Coca is one of four plants in the family Erythroxylaceae, cultivated for their psychoactive properties.
Coca has a long history of cultivation, a much longer history than that of its highly processed product cocaine. Coca has been cultivated since pre-columbian times in the Andes regions. Generally it is chewed with lime (from powdered limestone or shells) which activates its psychoactive properties in the human body. Coca has been used for energy and strength in activities such as running messages along the Andes. Coca is also used by some as a natural remedy or help for altitude sickness in the Andes. Coca’s use seems to have become more prevalent with Spanish forced labor on the natives. Despite the fact that the Spanish missionaries hated Coca for its connection to indigenous belief systems, the natives found it made long days of forced labor more tolerable.
Today of course, Coca is most famous for its use in making cocaine and in conjunction with the war on drugs has been part of the cause of instability, violence, poverty in some of the Andean nations such as Colombia and Bolivia.

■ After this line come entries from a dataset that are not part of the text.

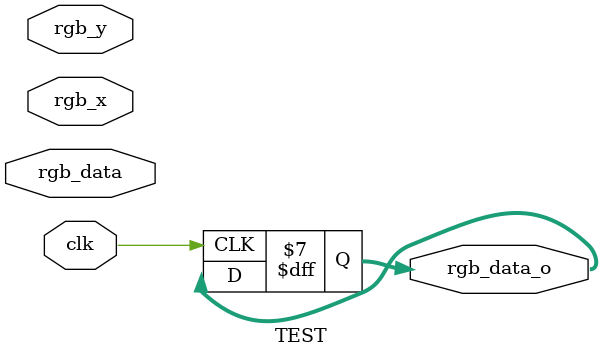
<source format=v>
`timescale 1ns / 1ps


module TEST(
input clk,
input [23:0]rgb_data,
input rgb_x,
input rgb_y,
output reg [23:0] rgb_data_o
    );
    
    always@(posedge clk)
    begin
        if(rgb_x==640 && rgb_y==360)
            rgb_data_o<=rgb_data; 
    end
    
   
endmodule

</source>
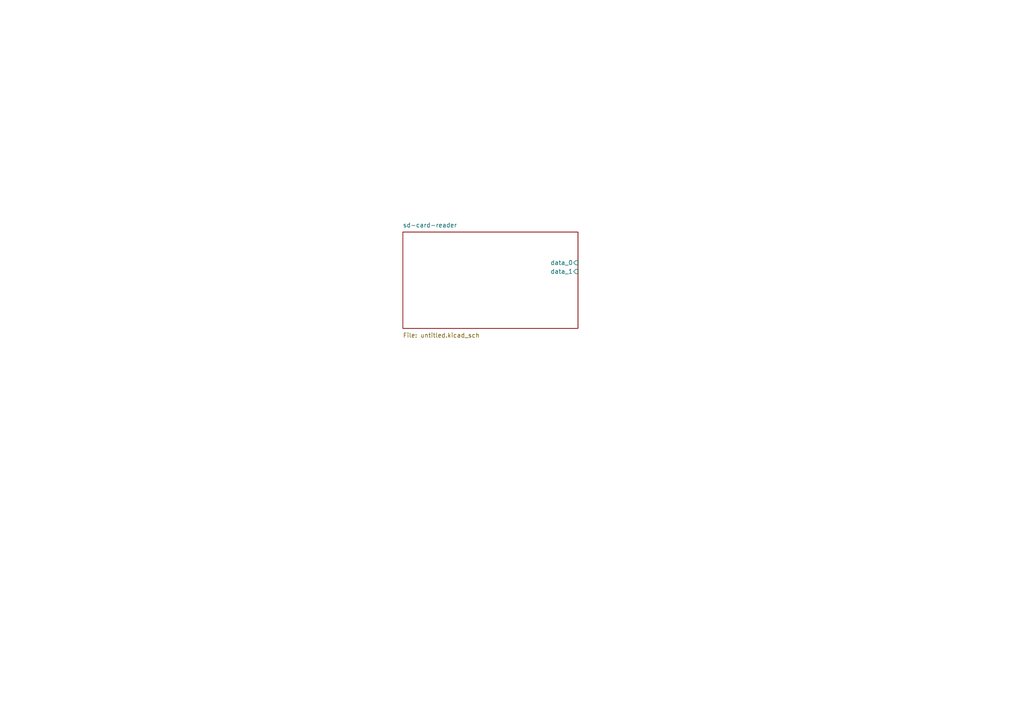
<source format=kicad_sch>
(kicad_sch (version 20230121) (generator eeschema)

  (uuid 4b897c45-e0bb-4272-abbe-ca11a7dbfd24)

  (paper "A4")

  


  (sheet (at 116.84 67.31) (size 50.8 27.94)
    (stroke (width 0.1524) (type solid))
    (fill (color 0 0 0 0.0000))
    (uuid ce2ea00e-5f3f-4b13-aef6-64750b9c786e)
    (property "Sheetname" "sd-card-reader" (at 116.84 66.04 0)
      (effects (font (size 1.27 1.27)) (justify left bottom))
    )
    (property "Sheetfile" "untitled.kicad_sch" (at 116.84 96.52 0)
      (effects (font (size 1.27 1.27)) (justify left top))
    )
    (pin "data_0" input (at 167.64 76.2 0)
      (effects (font (size 1.27 1.27)) (justify right))
      (uuid c199cce2-9a0b-41f1-8019-bc5fe7049627)
    )
    (pin "data_1" input (at 167.64 78.74 0)
      (effects (font (size 1.27 1.27)) (justify right))
      (uuid 45100c89-f11f-4eef-af57-f5d58839580e)
    )
    (instances
      (project "prj2_example"
        (path "/4b897c45-e0bb-4272-abbe-ca11a7dbfd24" (page "2"))
      )
    )
  )

  (sheet_instances
    (path "/" (page "1"))
  )
)

</source>
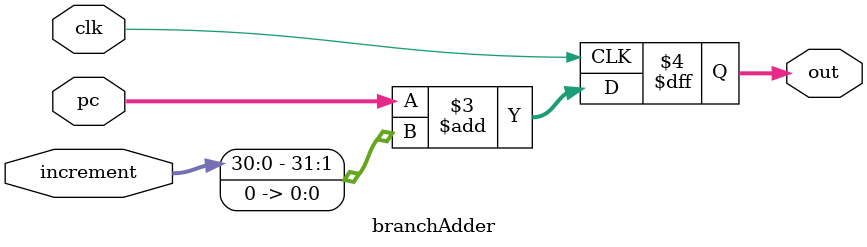
<source format=v>
module branchAdder (pc, increment, out, clk);
	parameter XLEN = 32;
	
	input clk;
	input [XLEN-1:0] pc;
	input [XLEN-1:0] increment;
	output reg [XLEN-1:0] out;
	
	always @(posedge clk) begin
		out = pc + (increment<<1);
	end
	
endmodule

</source>
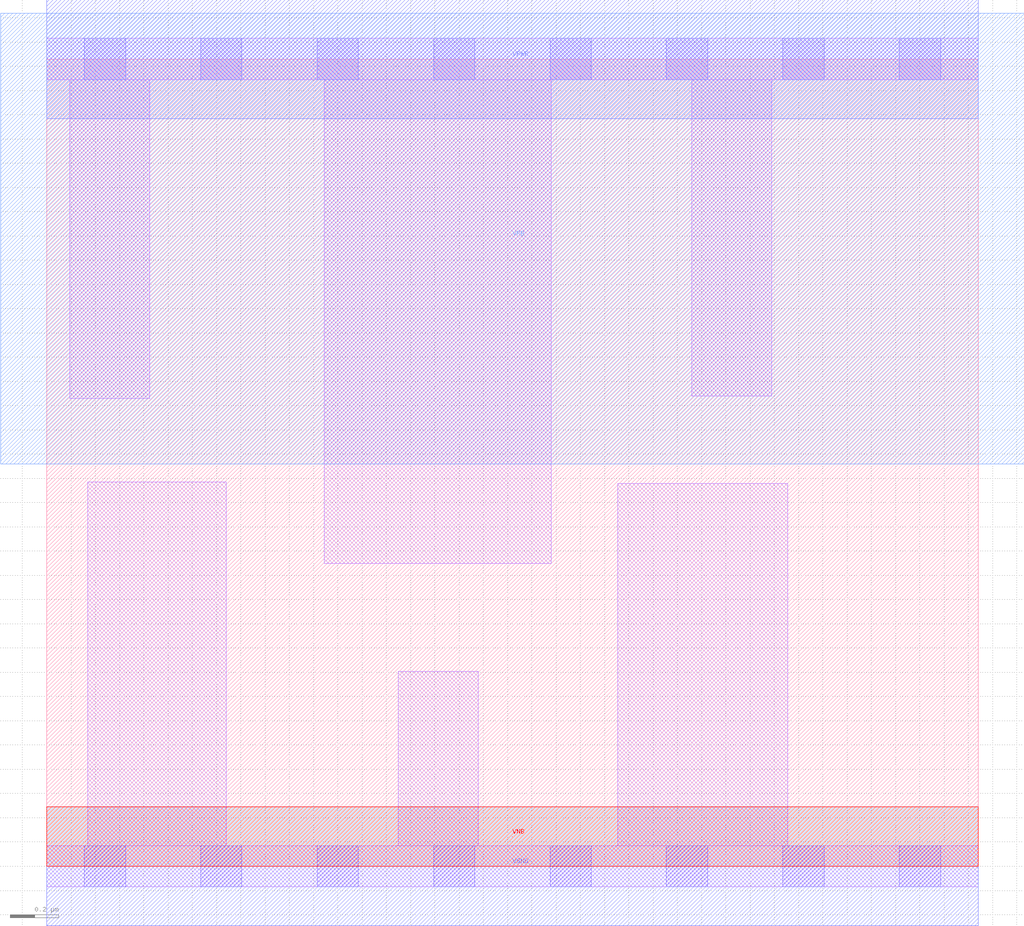
<source format=lef>
# Copyright 2020 The SkyWater PDK Authors
#
# Licensed under the Apache License, Version 2.0 (the "License");
# you may not use this file except in compliance with the License.
# You may obtain a copy of the License at
#
#     https://www.apache.org/licenses/LICENSE-2.0
#
# Unless required by applicable law or agreed to in writing, software
# distributed under the License is distributed on an "AS IS" BASIS,
# WITHOUT WARRANTIES OR CONDITIONS OF ANY KIND, either express or implied.
# See the License for the specific language governing permissions and
# limitations under the License.
#
# SPDX-License-Identifier: Apache-2.0

VERSION 5.7 ;
  NOWIREEXTENSIONATPIN ON ;
  DIVIDERCHAR "/" ;
  BUSBITCHARS "[]" ;
MACRO sky130_fd_sc_hs__decap_8
  CLASS CORE ;
  FOREIGN sky130_fd_sc_hs__decap_8 ;
  ORIGIN  0.000000  0.000000 ;
  SIZE  3.840000 BY  3.330000 ;
  SYMMETRY X Y ;
  SITE unit ;
  PIN VGND
    DIRECTION INOUT ;
    USE GROUND ;
    PORT
      LAYER met1 ;
        RECT 0.000000 -0.245000 3.840000 0.245000 ;
    END
  END VGND
  PIN VNB
    DIRECTION INOUT ;
    USE GROUND ;
    PORT
      LAYER pwell ;
        RECT 0.000000 0.000000 3.840000 0.245000 ;
    END
  END VNB
  PIN VPB
    DIRECTION INOUT ;
    USE POWER ;
    PORT
      LAYER nwell ;
        RECT -0.190000 1.660000 4.030000 3.520000 ;
    END
  END VPB
  PIN VPWR
    DIRECTION INOUT ;
    USE POWER ;
    PORT
      LAYER met1 ;
        RECT 0.000000 3.085000 3.840000 3.575000 ;
    END
  END VPWR
  OBS
    LAYER li1 ;
      RECT 0.000000 -0.085000 3.840000 0.085000 ;
      RECT 0.000000  3.245000 3.840000 3.415000 ;
      RECT 0.095000  1.930000 0.425000 3.245000 ;
      RECT 0.170000  0.085000 0.740000 1.585000 ;
      RECT 1.145000  1.250000 2.080000 3.245000 ;
      RECT 1.450000  0.085000 1.780000 0.805000 ;
      RECT 2.355000  0.085000 3.055000 1.580000 ;
      RECT 2.660000  1.940000 2.990000 3.245000 ;
    LAYER mcon ;
      RECT 0.155000 -0.085000 0.325000 0.085000 ;
      RECT 0.155000  3.245000 0.325000 3.415000 ;
      RECT 0.635000 -0.085000 0.805000 0.085000 ;
      RECT 0.635000  3.245000 0.805000 3.415000 ;
      RECT 1.115000 -0.085000 1.285000 0.085000 ;
      RECT 1.115000  3.245000 1.285000 3.415000 ;
      RECT 1.595000 -0.085000 1.765000 0.085000 ;
      RECT 1.595000  3.245000 1.765000 3.415000 ;
      RECT 2.075000 -0.085000 2.245000 0.085000 ;
      RECT 2.075000  3.245000 2.245000 3.415000 ;
      RECT 2.555000 -0.085000 2.725000 0.085000 ;
      RECT 2.555000  3.245000 2.725000 3.415000 ;
      RECT 3.035000 -0.085000 3.205000 0.085000 ;
      RECT 3.035000  3.245000 3.205000 3.415000 ;
      RECT 3.515000 -0.085000 3.685000 0.085000 ;
      RECT 3.515000  3.245000 3.685000 3.415000 ;
  END
END sky130_fd_sc_hs__decap_8
END LIBRARY

</source>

In my opinion however the main problem is an American problem of consumption; not a South American problem of Coca which had been grown with no major problems for centuries when the first Spanish set foot in the new world. If you want to read more about Coca and its history One River by Wade Davis is an excellent book on ethnobotany in South America and has a bit of good information on Coca specifically. Then again, I have had few interactions with Coca, besides taking the picture in this blog, I’ve only once purchased coca tea in Ecuador. The tea is really unexciting, without the lime or the processing, Coca tea has about the same effect as most herbal teas, which is to say it feels warm and tastes vaguely tea-like. Also a side note: Coca tea is entirely legal, in Ecuador and in the U.S. it’s the processed cocaine that’s illegal.